* Фрагмент текста *
══════
Mельтешение
политиков, разборки народов, неудовлетворенные
амбиции и старые обиды — как часто мы
оказываемся в плену чужих страстей и интриг.
Русские и украинцы, суздальцы и киевляне,
петербуржцы и запорожцы даже глазом не успели
моргнуть, а оказались разделены государственной
границей.
Говорят, что интересы у нас разные, что история
полна противоречий и споров; а о Гоголе и
Сковороде, тем более о Васильке-князе и Данииле
Романовиче Галицком мы станем ругаться до
скончания веков — мол, чьи они?...
Действительно актуальный вопрос — особенно
тогда, когда прекрасная дама Европа глядит то на
москалей, то на хохлов, морщась и покрякивая, не
хочет, богатая и гордая, чтоб мы в нее входили. И
боятся в Кремле, и боятся на Крещатике, что
кого-то одного впустит эта бестия, а пред другим
закроет дверь: обожди, мол, азиатчина.
Но все эти дрязги только до поры до времени. А
потом происходит чудо, и, если вдруг за нашим
столом начинают спивать по-украинськи, неминуемо
мы подхватываем: «Украина будет вильна, будет,
братцы, самостийна», — и эти, казалось бы,
совершенно чужие теперь нам слова, встают комком
в горле и вышибают слезу так же, как «Славное море
— священный Байкал» или «Ямщик, не гони лошадей»,
как и вполне советская, на вид глупая, «Червона
рута».
Имя человека, о котором пойдет речь, —
оттуда, из страны волшебных украинских песен, где
он, гетман Сагайдачный, вместе со своим младшим
собратом, гетманом Дорошенко, мчится по степи,
шашку наголо, то против турка, то против татарина,
то, что греха таить, против неразворотливого
московского воеводы.
══════
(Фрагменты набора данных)
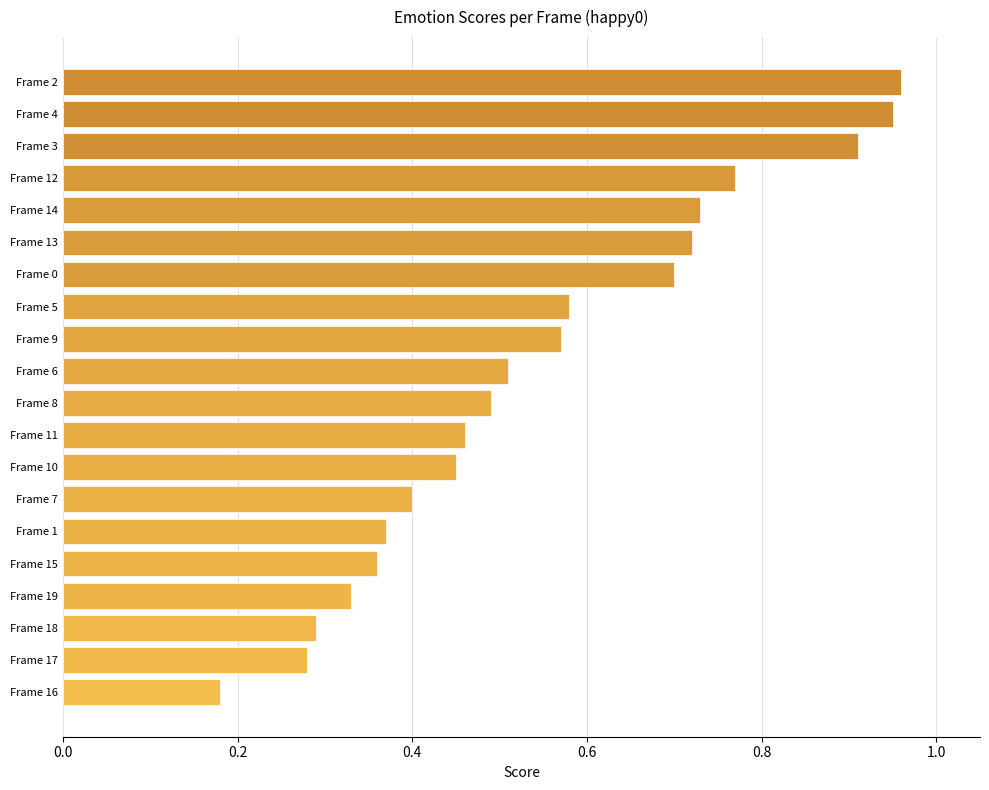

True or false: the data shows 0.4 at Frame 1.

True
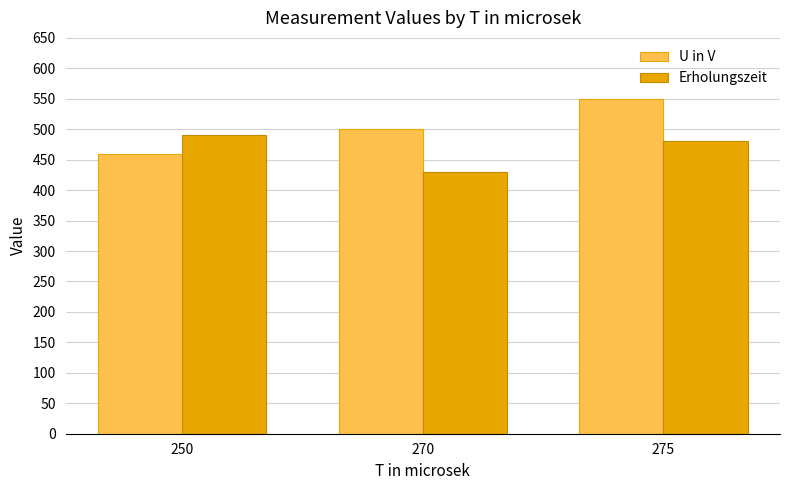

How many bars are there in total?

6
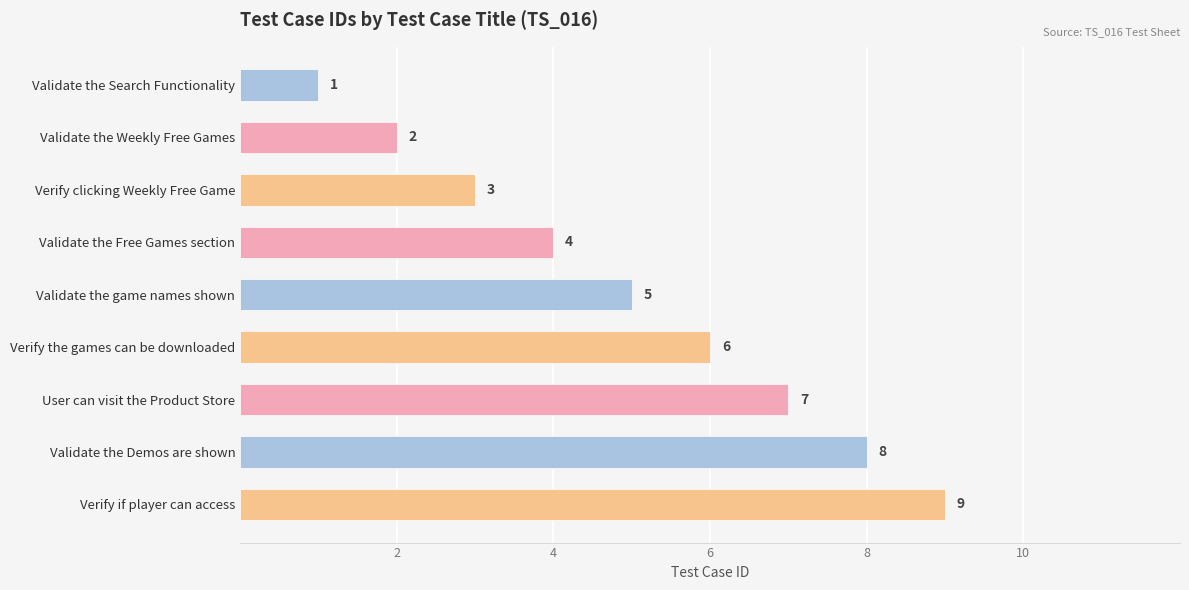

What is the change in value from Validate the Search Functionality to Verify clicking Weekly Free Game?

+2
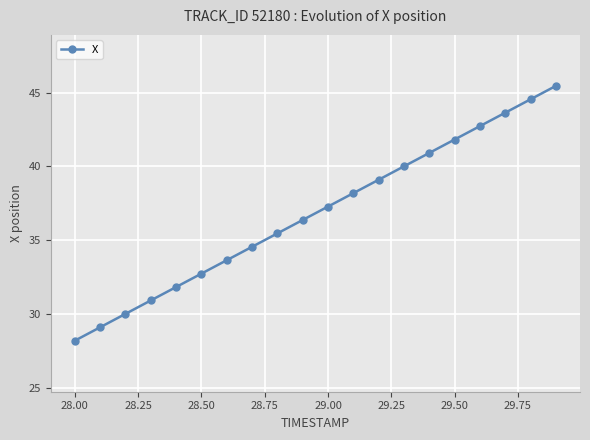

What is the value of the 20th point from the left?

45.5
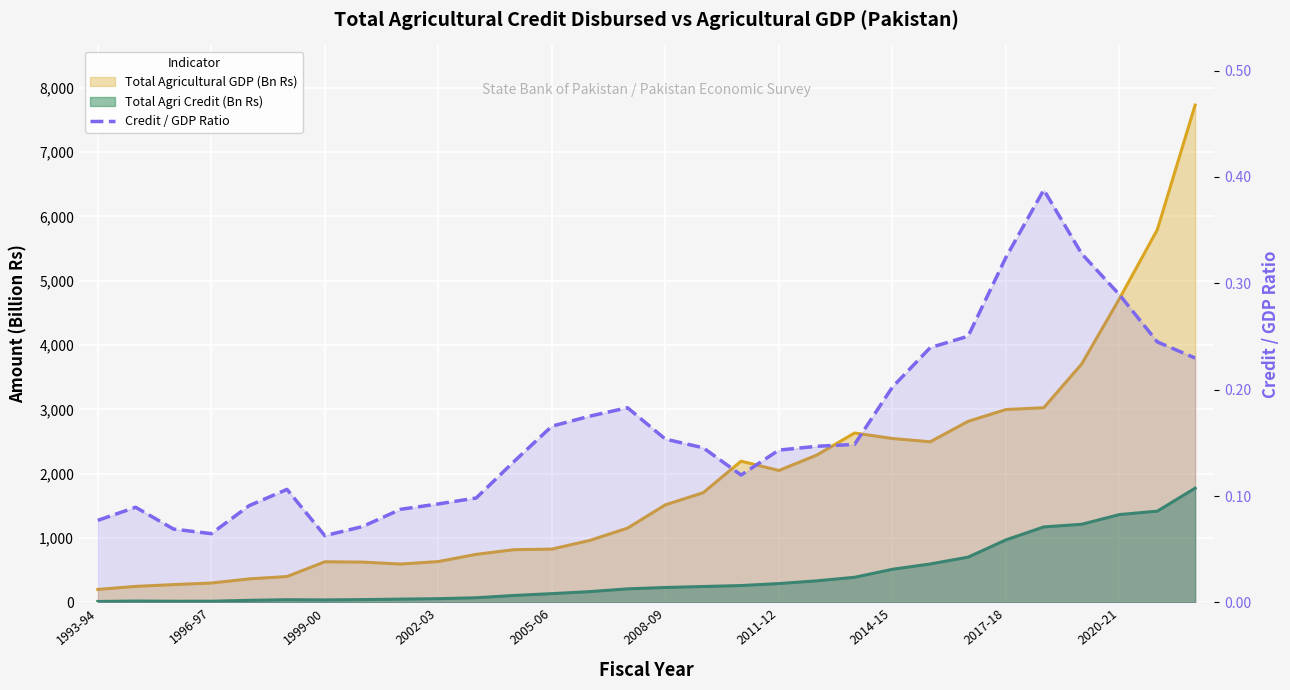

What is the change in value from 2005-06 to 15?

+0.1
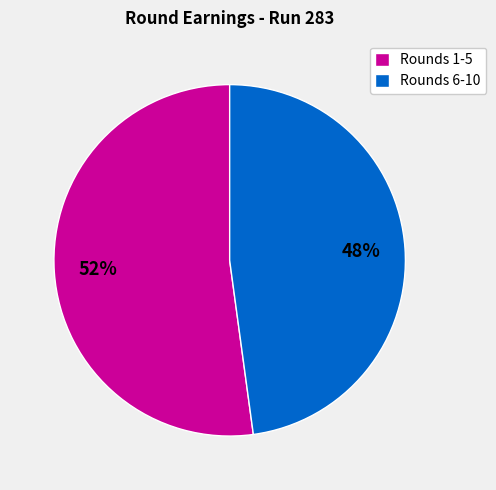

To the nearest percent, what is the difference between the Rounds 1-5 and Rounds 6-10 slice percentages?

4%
══════
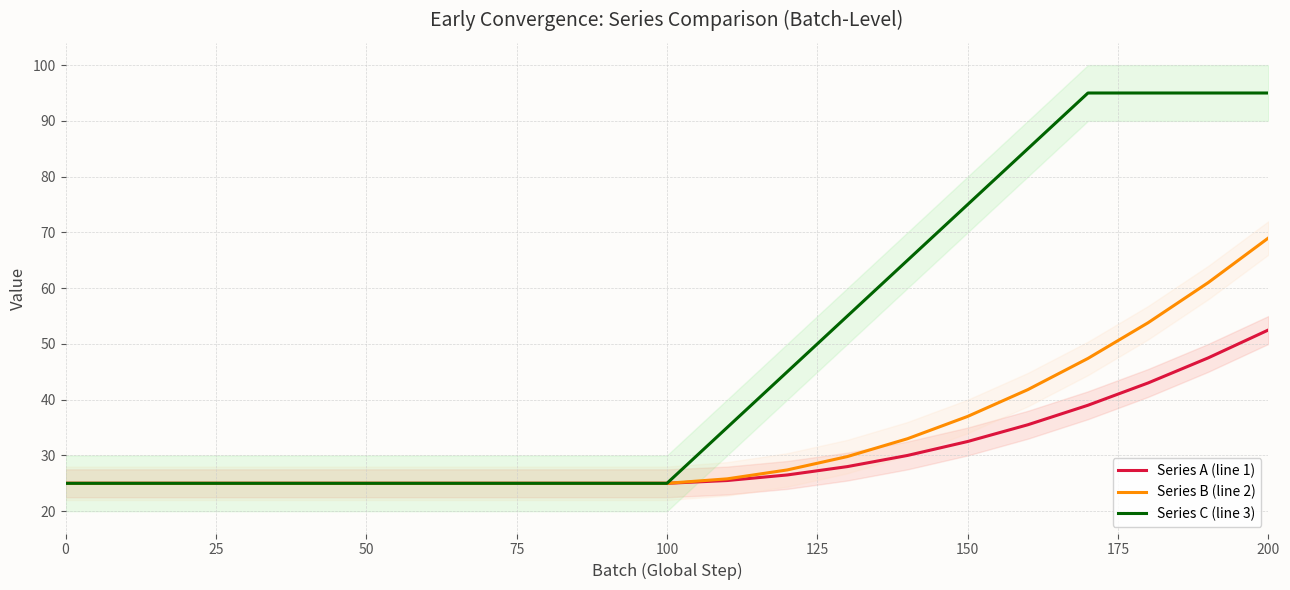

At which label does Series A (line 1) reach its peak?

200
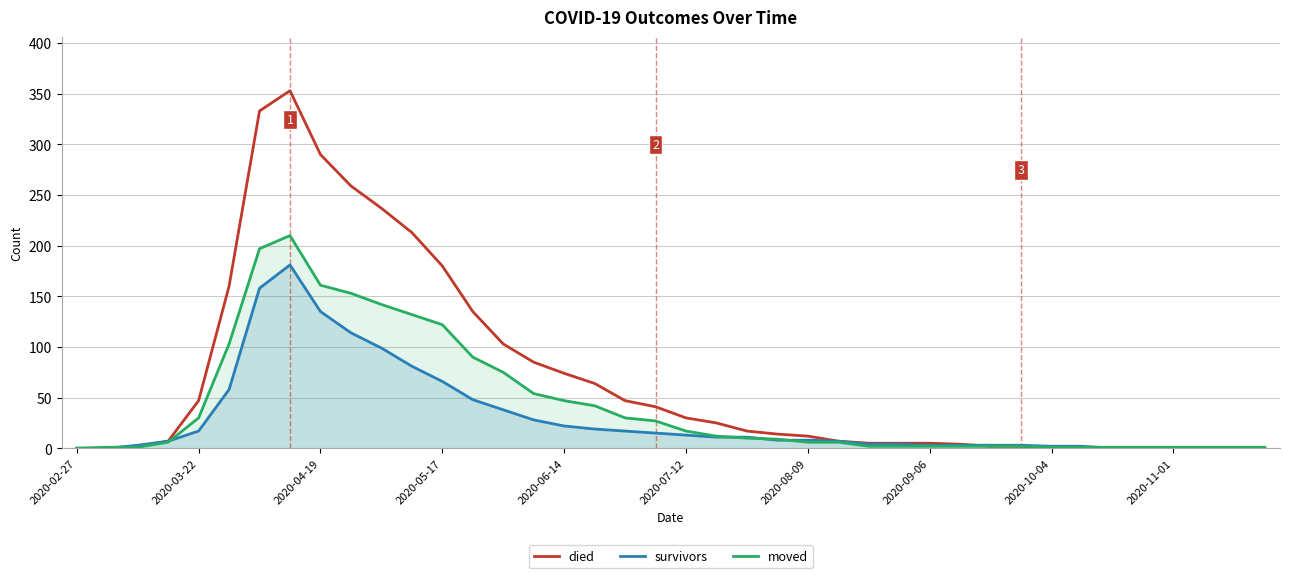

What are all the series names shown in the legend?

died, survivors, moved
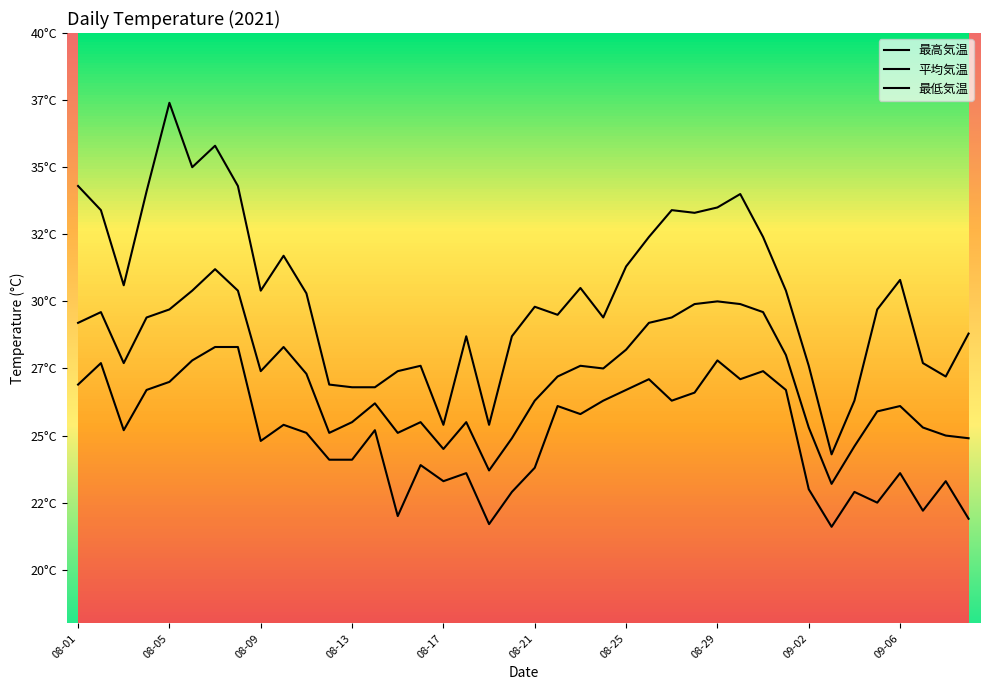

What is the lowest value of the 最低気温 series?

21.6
══════
* Задания *
1. Кем гетман Дорошенко приходится гетману Сагайдачному в тексте о Сагайдачном?
2. Продолжите текст о гетмане Сагайдачном, начав сразу после его последнего предложения.

* Ответы *
1. Младшим собратом.

2.
Киевская Русь оказалась отделена от Новгорода и
Владимира аккурат после монгольского
завоевания. Когда Александр Невский развернул
Северо-Восток лицом к Орде, Юг и Запад жались всё
ближе к Литве и Польше. Княжения дробились,
политического постоянства не было, Львов, Галич и
Владимир Волынский то возвышались, то теряли
свое значение — и в конце концов все эти земли
оказались в составе Речи Посполитой.
Украиной восточные славяне именовали
всякую окраину, пограничье. Так в Х—XI вв.
называли Суздальское Ополье, потом —
Воронежский край. Нынешняя Украйна — окраина не
столько московская, сколько польско-литовская,
куда не вполне доставали амбиции ясновельможных
панов, но и настоящей воли не было, слишком много
существовало угроз — турки, татары...
На этой благородной земле, где степные просторы
скрывали древние города и монастыри, а претензии
и противоречия различных государей, князей и
Церквей давали неоглядное пространство для
политического маневра и простого человеческого
выбора, власть и произвол всегда граничили с
анархией и разбоем.
Когда на Москве с прекращением Шемякиной смуты
утвердилось прочное государство, у местной
вольницы тоже появилась своя власть — гетманы
Запорожской Сечи.
Собственно говоря, сечь — это засека,
деревянное укрепление. Такие укрепления еще со
времен Киевской Руси русские люди ставили по
границам, именно на них совершала свои былинные
подвиги легендарная троица — Илья Муромец,
Добрыня Никитич и Алеша Попович.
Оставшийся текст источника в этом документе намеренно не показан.